One unpublished piece in the Brian Sutton-Smith papers described the rules of a game called “Barnstorming,” played by a group of Harlem children in the 1970s: one child tries to build houses as quickly as she can with the materials on hand, while another child pretends to be an attacking plane, divebombing and destroying her work. Per the interviewer, “The object of the game is to try to build up your house first, without having it knocked down.” The game reminded me of a user-introduced variant on the board game Manhattan: The Skyscraper Building Game (Mayfair Games, 1995-1996).

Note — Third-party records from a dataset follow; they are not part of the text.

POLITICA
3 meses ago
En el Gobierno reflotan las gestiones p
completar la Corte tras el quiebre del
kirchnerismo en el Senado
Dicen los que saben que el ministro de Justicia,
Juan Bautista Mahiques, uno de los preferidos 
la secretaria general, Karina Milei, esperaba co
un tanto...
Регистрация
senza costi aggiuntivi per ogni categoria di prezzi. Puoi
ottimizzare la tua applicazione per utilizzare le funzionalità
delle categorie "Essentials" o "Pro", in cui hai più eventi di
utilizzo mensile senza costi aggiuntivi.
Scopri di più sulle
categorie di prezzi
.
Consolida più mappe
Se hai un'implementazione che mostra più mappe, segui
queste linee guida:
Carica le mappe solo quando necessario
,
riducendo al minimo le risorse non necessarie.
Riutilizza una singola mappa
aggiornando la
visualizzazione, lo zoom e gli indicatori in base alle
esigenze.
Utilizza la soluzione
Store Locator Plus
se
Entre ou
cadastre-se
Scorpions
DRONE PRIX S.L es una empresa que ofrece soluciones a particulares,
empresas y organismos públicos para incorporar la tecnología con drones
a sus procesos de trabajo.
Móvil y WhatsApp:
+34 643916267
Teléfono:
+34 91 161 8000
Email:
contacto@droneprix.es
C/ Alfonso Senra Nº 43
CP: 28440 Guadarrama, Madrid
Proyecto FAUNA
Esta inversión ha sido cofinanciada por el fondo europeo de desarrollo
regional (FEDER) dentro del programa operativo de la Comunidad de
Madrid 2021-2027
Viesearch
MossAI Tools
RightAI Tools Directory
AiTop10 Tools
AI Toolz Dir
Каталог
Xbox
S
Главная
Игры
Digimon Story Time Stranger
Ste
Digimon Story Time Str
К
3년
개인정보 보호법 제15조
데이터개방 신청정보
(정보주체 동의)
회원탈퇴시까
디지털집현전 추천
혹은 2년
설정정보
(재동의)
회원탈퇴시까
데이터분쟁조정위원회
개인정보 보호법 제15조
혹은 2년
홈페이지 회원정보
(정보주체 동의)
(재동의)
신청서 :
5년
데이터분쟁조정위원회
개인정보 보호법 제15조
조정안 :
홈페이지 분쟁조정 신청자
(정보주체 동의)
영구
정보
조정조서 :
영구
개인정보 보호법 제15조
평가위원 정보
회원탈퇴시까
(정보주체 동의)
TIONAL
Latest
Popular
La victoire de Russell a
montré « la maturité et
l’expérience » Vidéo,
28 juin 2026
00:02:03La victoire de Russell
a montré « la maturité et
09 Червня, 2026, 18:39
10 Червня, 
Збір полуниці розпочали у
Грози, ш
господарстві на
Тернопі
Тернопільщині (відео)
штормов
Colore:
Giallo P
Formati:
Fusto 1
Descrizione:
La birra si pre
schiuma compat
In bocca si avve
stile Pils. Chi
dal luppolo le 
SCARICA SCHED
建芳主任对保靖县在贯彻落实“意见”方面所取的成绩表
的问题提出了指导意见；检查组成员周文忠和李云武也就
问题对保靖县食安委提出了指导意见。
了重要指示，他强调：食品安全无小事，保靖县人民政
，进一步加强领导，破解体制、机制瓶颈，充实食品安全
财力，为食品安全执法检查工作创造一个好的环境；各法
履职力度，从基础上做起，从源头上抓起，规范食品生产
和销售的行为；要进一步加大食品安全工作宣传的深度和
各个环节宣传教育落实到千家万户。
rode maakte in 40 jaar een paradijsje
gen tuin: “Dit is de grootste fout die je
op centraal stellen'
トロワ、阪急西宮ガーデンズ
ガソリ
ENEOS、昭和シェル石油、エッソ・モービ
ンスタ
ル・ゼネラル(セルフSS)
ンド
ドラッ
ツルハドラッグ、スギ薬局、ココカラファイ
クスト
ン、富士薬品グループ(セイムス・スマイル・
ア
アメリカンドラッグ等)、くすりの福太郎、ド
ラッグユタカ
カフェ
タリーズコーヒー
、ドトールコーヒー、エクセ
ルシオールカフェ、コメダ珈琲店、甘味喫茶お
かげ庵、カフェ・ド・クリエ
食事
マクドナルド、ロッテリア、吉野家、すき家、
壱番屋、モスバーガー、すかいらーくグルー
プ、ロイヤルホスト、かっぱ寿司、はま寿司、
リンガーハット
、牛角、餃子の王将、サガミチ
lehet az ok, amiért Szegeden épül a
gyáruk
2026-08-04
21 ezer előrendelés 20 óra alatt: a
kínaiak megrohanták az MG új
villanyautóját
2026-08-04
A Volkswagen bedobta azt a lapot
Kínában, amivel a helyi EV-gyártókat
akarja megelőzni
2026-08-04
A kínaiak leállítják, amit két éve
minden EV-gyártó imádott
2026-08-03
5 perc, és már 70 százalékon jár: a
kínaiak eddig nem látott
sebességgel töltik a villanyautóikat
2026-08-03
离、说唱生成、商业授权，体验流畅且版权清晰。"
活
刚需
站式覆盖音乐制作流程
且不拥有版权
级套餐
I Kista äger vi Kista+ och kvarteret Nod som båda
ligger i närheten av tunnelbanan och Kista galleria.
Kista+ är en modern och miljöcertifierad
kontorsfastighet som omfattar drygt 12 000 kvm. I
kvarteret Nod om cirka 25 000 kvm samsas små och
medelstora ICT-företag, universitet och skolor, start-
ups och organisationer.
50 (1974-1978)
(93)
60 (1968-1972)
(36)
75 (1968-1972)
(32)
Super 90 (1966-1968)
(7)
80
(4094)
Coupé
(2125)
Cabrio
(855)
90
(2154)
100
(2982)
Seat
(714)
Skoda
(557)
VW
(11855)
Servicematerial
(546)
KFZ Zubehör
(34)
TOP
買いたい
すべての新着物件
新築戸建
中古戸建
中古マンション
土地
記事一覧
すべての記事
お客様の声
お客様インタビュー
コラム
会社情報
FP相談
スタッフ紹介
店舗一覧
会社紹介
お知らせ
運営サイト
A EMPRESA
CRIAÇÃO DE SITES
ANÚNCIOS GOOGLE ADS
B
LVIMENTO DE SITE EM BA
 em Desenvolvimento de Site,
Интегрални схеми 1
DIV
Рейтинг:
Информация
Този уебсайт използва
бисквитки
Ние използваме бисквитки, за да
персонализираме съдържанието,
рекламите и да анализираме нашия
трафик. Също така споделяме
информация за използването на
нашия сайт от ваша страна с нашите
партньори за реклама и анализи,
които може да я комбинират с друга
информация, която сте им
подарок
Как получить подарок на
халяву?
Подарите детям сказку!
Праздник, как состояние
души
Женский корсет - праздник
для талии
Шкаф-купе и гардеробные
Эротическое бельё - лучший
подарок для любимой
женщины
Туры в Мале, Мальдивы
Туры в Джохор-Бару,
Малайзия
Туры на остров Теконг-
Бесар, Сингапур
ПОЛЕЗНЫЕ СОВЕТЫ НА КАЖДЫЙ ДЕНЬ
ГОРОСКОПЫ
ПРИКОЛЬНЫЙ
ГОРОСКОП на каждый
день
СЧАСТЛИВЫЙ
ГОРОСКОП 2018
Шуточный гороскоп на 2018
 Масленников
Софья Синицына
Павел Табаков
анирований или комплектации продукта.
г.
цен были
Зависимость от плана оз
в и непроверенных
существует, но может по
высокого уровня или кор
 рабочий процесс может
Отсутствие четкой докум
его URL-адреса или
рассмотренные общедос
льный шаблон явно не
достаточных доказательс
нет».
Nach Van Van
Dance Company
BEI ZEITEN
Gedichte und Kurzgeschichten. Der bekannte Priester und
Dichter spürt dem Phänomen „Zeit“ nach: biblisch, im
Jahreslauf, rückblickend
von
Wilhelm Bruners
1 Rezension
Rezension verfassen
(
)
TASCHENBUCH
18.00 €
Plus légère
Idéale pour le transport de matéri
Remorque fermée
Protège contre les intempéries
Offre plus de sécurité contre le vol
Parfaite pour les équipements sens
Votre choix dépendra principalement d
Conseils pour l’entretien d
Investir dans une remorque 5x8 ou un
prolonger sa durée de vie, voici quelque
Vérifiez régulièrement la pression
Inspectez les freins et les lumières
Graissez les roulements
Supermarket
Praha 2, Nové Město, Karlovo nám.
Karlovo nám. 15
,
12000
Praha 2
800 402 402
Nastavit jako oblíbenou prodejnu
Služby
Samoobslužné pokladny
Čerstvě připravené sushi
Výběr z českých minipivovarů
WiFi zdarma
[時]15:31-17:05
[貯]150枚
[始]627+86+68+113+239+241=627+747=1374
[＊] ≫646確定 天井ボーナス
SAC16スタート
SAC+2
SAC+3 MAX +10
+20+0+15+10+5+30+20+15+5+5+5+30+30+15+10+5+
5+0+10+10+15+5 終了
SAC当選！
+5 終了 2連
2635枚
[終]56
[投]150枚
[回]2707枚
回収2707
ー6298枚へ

The purpose of the published game was to “compete to build the biggest and best buildings in the greatest city in the world.” Early players of the game introduced a wrinkle to gameplay that was not in the official instructions: using a household object or toy to represent a monster. In one variant, a full-grown “monster” would destroy entire buildings during game play; in another, a “baby monster” would damage existing buildings one layer at a time. Developers of that game went back and forth about whether to include the “monster” and “baby monster” variants in the commercial version of the game. (“Too loose?” one scrawled margin comment asked). In the next version of the instructions, the variants were gone. In the final version of the game, the variants had been restored. Later, published commentary suggested that the variant corrected one major flaw of game play, which is the advantage offered to the player who happened to go first. Writes the reviewer, “Give Monster Manhattan a try, it’s building-chomping fun!” That dynamic of construction and destruction at “play” seems to be an appropriate way to investigate the tenuous, ever-changing future of the city, especially in the increasingly virtual and remote post-Covid Western World.